PROMPT: List each line in the entries below that contains the string "Estou". Case must match.

(Entries drawn from a collection)
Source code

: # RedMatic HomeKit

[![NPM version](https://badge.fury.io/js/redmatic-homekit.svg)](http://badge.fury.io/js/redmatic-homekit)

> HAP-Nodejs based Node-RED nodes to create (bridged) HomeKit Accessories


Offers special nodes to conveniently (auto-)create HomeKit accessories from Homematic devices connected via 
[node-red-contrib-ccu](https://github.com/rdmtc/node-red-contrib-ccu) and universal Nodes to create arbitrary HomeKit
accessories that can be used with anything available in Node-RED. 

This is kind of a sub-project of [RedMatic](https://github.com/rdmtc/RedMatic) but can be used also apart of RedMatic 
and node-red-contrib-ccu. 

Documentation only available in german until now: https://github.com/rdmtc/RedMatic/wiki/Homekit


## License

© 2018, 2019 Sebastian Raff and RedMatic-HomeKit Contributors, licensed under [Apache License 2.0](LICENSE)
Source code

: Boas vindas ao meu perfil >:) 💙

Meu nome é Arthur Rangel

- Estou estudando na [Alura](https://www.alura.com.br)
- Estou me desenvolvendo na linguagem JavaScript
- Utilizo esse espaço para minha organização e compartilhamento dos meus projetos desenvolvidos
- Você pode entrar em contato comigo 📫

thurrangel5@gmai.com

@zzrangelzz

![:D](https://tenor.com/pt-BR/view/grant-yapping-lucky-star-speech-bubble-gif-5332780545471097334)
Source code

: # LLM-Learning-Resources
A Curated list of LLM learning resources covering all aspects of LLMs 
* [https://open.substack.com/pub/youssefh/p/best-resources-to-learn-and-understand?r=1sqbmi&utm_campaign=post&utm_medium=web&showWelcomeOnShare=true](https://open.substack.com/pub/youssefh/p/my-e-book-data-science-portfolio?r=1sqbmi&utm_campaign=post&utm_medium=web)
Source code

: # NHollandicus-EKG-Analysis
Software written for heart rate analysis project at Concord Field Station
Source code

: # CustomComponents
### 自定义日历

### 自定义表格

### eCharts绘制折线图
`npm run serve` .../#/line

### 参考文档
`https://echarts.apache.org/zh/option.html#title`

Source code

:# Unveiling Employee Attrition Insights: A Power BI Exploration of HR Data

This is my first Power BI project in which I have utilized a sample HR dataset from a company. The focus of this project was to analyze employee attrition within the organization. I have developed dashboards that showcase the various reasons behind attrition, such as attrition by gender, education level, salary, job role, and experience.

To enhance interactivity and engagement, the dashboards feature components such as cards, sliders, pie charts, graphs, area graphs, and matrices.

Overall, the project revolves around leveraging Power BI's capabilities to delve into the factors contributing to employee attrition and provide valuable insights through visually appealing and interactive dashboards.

TASK RESPONSE:
- Estou estudando na [Alura](https://www.alura.com.br)
- Estou me desenvolvendo na linguagem JavaScript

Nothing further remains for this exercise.